::: Stored data :::

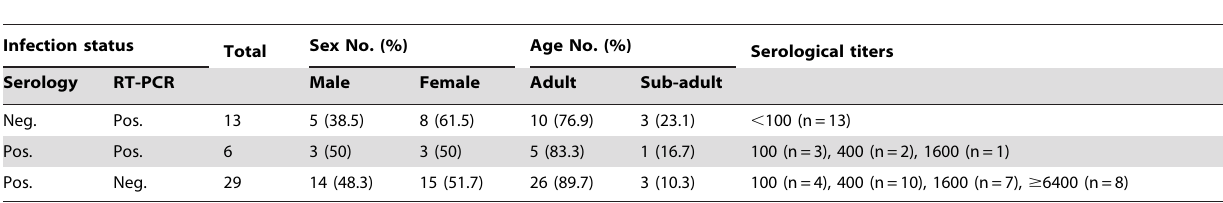
Table 3. Characteristics of Mastomys natalensis with evidence of Lassa virus infection.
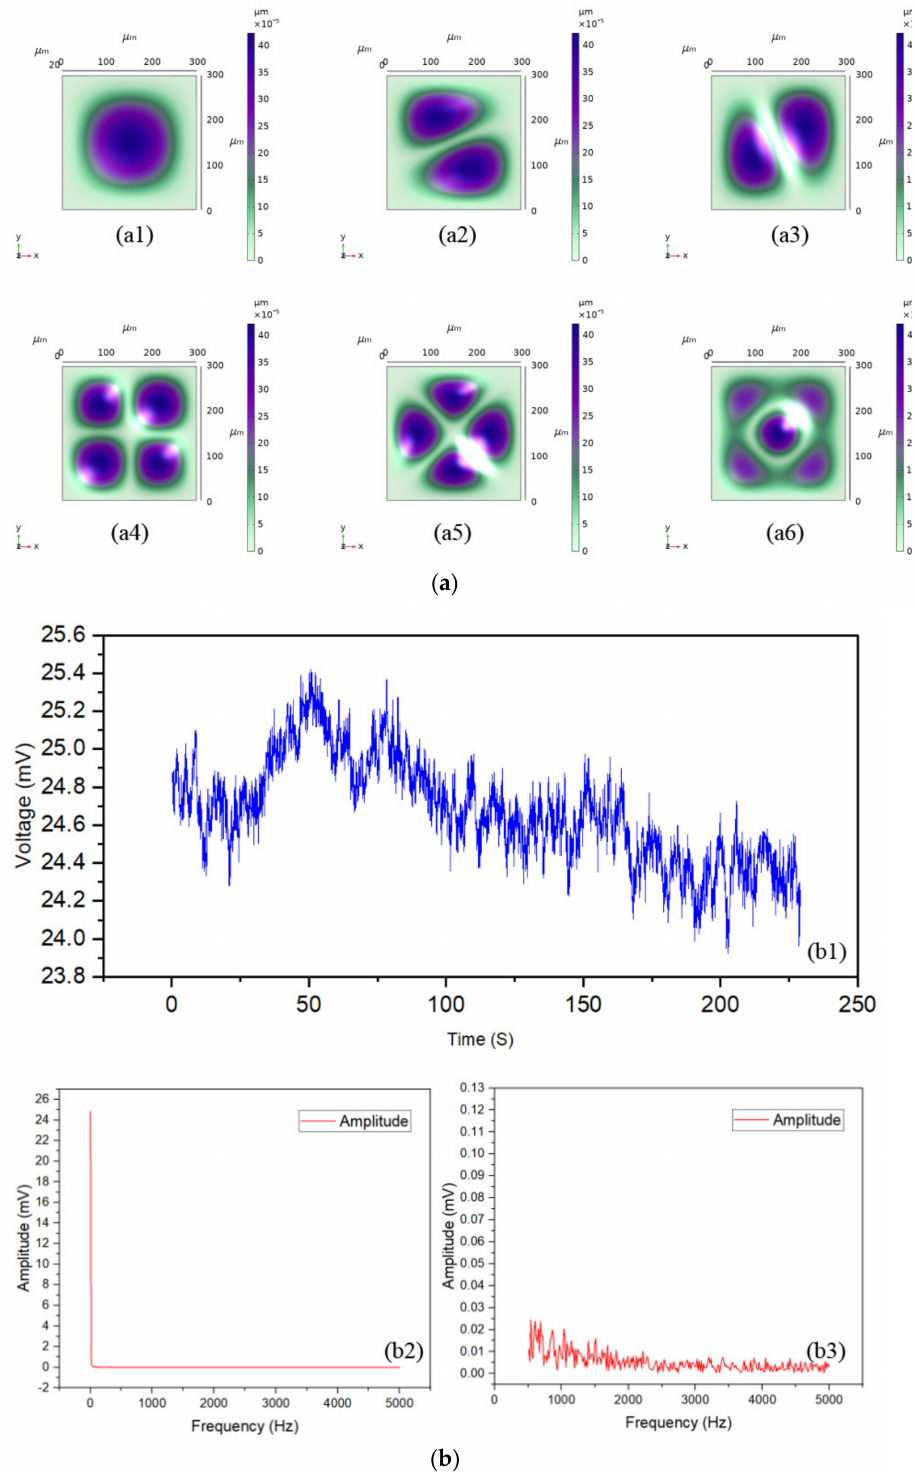
Figure 12. ( a ) Sensor eigenfrequency simulation. The diaphragm had six eigenfrequencies correspond- ing to six vibration modes: ( a1 ) 1,777,100 Hz; ( a2 ) 3,584,700 Hz; ( a3 ) 3,583,800 Hz; ( a4 ) 5,232,400 Hz; ( a5 ) 6,328,600 Hz; ( a6 ) 6,364,100 Hz. ( b1 ) Output during the vibration sweep; ( b2 ) Fourier-transform spectrogram based on b1; ( b3 ) frequency-domain characteristics of sensor output during 500–5000 Hz vibration, the max amplitude is 0.025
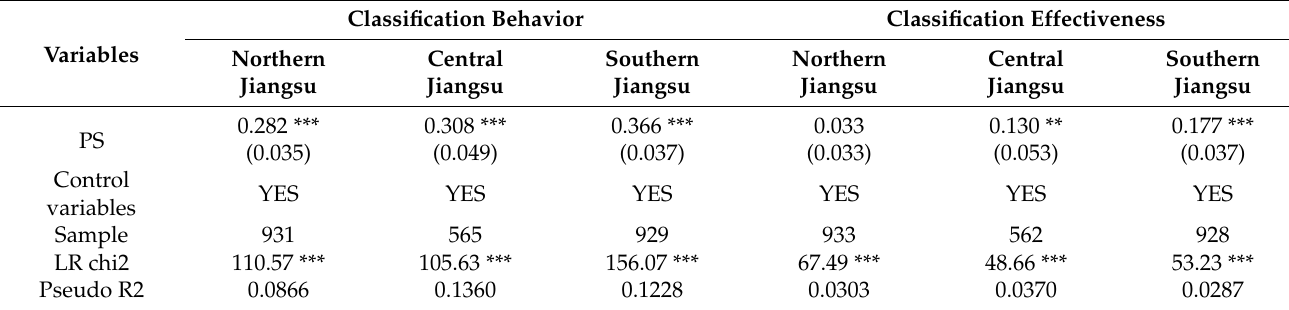
Table 7. Spatial effects of policy support: marginal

:::

About this exercise => Pictures are to be left out; all other data must be returned exactly.

Task solution =>
Table 3. Characteristics of Mastomys natalensis with evidence of Lassa virus infection.
Figure 12. ( a ) Sensor eigenfrequency simulation. The diaphragm had six eigenfrequencies correspond- ing to six vibration modes: ( a1 ) 1,777,100 Hz; ( a2 ) 3,584,700 Hz; ( a3 ) 3,583,800 Hz; ( a4 ) 5,232,400 Hz; ( a5 ) 6,328,600 Hz; ( a6 ) 6,364,100 Hz. ( b1 ) Output during the vibration sweep; ( b2 ) Fourier-transform spectrogram based on b1; ( b3 ) frequency-domain characteristics of sensor output during 500–5000 Hz vibration, the max amplitude is 0.025
Table 7. Spatial effects of policy support: marginal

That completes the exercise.